Bir köşe yazarı,
 “Çalışan değil çalışmayan kadın...” başlıklı yazısında, 
“Birçok mütedeyyin ailede yetişen mütedeyyin kızlar bile ev hanımı olmayı zül,
Anne olmayı yük görür hale getirildiler.
Burada belirtildiği gibi Anne olmayı zül görme olayı maalesef yaygın.
*
Ancak yazısının devamında bu yazar:
"Şu an nice İslami kurum ve kuruluşlarda eğitim gören kızlar bile,
Ayaklarının üzerinde duran (!) kadın olmayı hedefliyorlar.
Yani eşinin eline bakmayan,
Kendi kendine yeten ve dolayısıyla eşine veya bir başkasına eyvallahı olmayan kadın..” 
İfadelerini kullandı.
*
Kendi kendine yeten kadının kocasına eyvallahı olmaz mıymış.
Kim vermiş bu aklı sana be adam.
Hem parası yok diye kocasına "eyvallah" diyen ahlak ahlak mıdır?

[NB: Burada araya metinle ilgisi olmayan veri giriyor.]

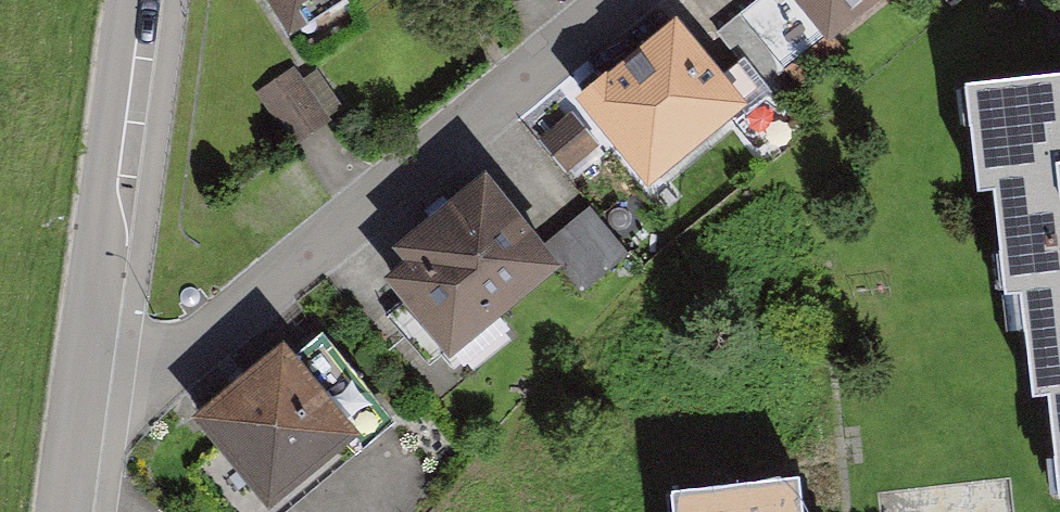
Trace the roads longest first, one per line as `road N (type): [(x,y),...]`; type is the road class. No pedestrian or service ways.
road 1 (residential): [(625,0),(164,368),(80,385)]
road 2 (residential): [(80,385),(133,0)]
road 3 (residential): [(63,511),(80,385)]

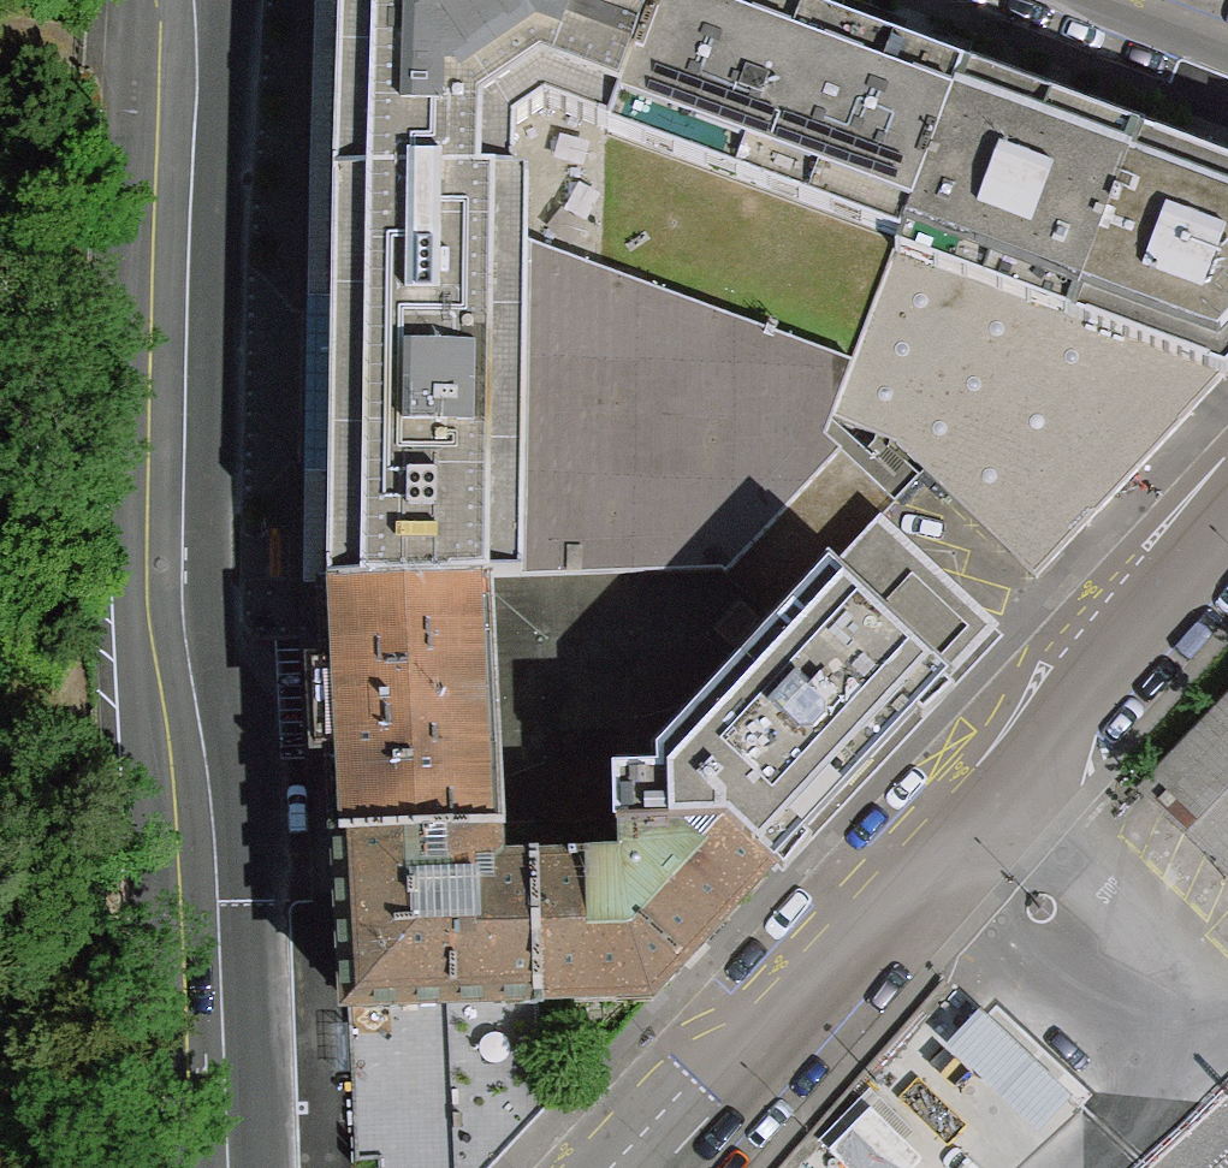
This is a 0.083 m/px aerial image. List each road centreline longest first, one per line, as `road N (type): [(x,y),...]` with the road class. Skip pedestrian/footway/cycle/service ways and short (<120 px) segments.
road 1 (secondary): [(216,1167),(178,461),(195,0)]
road 2 (tertiary): [(650,1167),(1227,526)]
road 3 (track): [(194,24),(0,32)]
road 4 (residential): [(1073,0),(1227,62)]

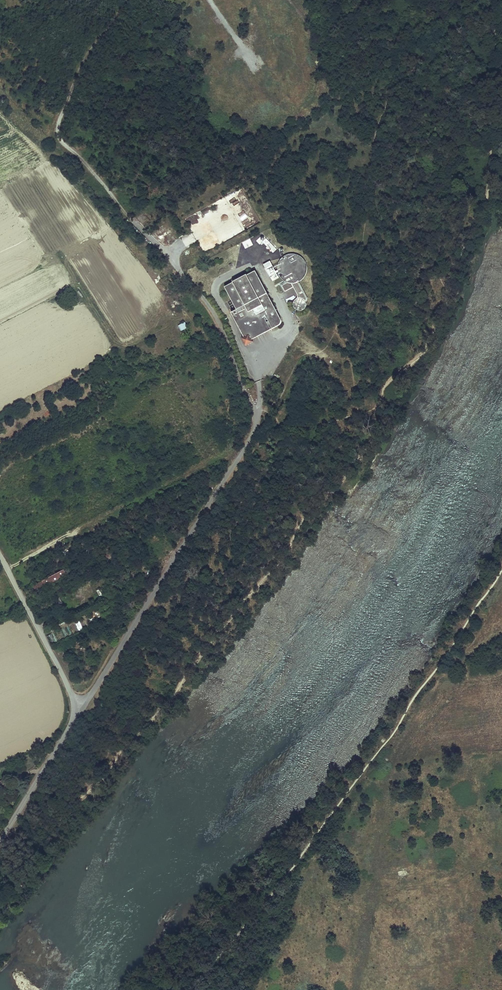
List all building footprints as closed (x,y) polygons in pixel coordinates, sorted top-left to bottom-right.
[(296,283),(299,282),(301,281),(303,280),(304,279),(305,277),(306,276),(307,274),(307,272),(308,270),(308,269),(308,267),(308,265),(307,263),(306,261),(305,260),(304,258),(303,257),(301,256),(300,255),(298,254),(296,254),(294,254),(292,254),(291,254),(289,254),(287,255),(285,256),(284,257),(283,258),(281,260),(280,261),(280,263),(279,265),(279,266),(278,268),(279,270),(279,272),(279,274),(280,275),(281,277),(282,278),(284,280),(285,281),(287,282),(288,282),(292,283),(296,283)] [(256,269),(224,283),(235,308),(231,310),(233,314),(247,308),(248,310),(253,308),(256,315),(257,314),(265,330),(281,323),(256,269)] [(292,283),(288,282),(283,285),(286,291),(294,286),(299,295),(298,299),(299,298),(302,298),(305,300),(306,302),(307,297),(299,282),(296,283),(292,283)] [(306,302),(305,300),(302,298),(299,298),(298,299),(297,299),(296,300),(295,301),(294,302),(294,304),(294,305),(295,307),(295,308),(297,309),(298,310),(300,311),(301,311),(303,310),(304,309),(305,308),(306,307),(306,306),(306,304),(306,302)] [(185,321),(178,324),(180,330),(187,327),(185,321)] [(254,341),(253,339),(256,337),(253,332),(251,333),(252,335),(249,337),(247,334),(248,333),(248,331),(243,333),(245,336),(243,337),(247,345),(254,341)] [(132,561),(127,555),(124,558),(129,564),(132,561)] [(43,581),(46,586),(57,579),(58,580),(66,576),(65,574),(67,574),(65,570),(43,581)] [(52,602),(54,606),(58,605),(59,606),(63,604),(60,597),(52,602)] [(6,778),(0,781),(0,789),(9,785),(6,778)]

Bu açık bir riya değil midir?
*
Yani kadın kocasına,
Çocuğa mama,
Eve ekmek için yalvardıkça,
O erkek de kendisine yalvarıp/yakaran kadını daha makbul.
Daha evla buluyor öyle mi?
*
O yakarış,
Çaresizliğin çığlıklarıdır efendi!
O yakarış köleleştirmenin zavallı ricalarıdır.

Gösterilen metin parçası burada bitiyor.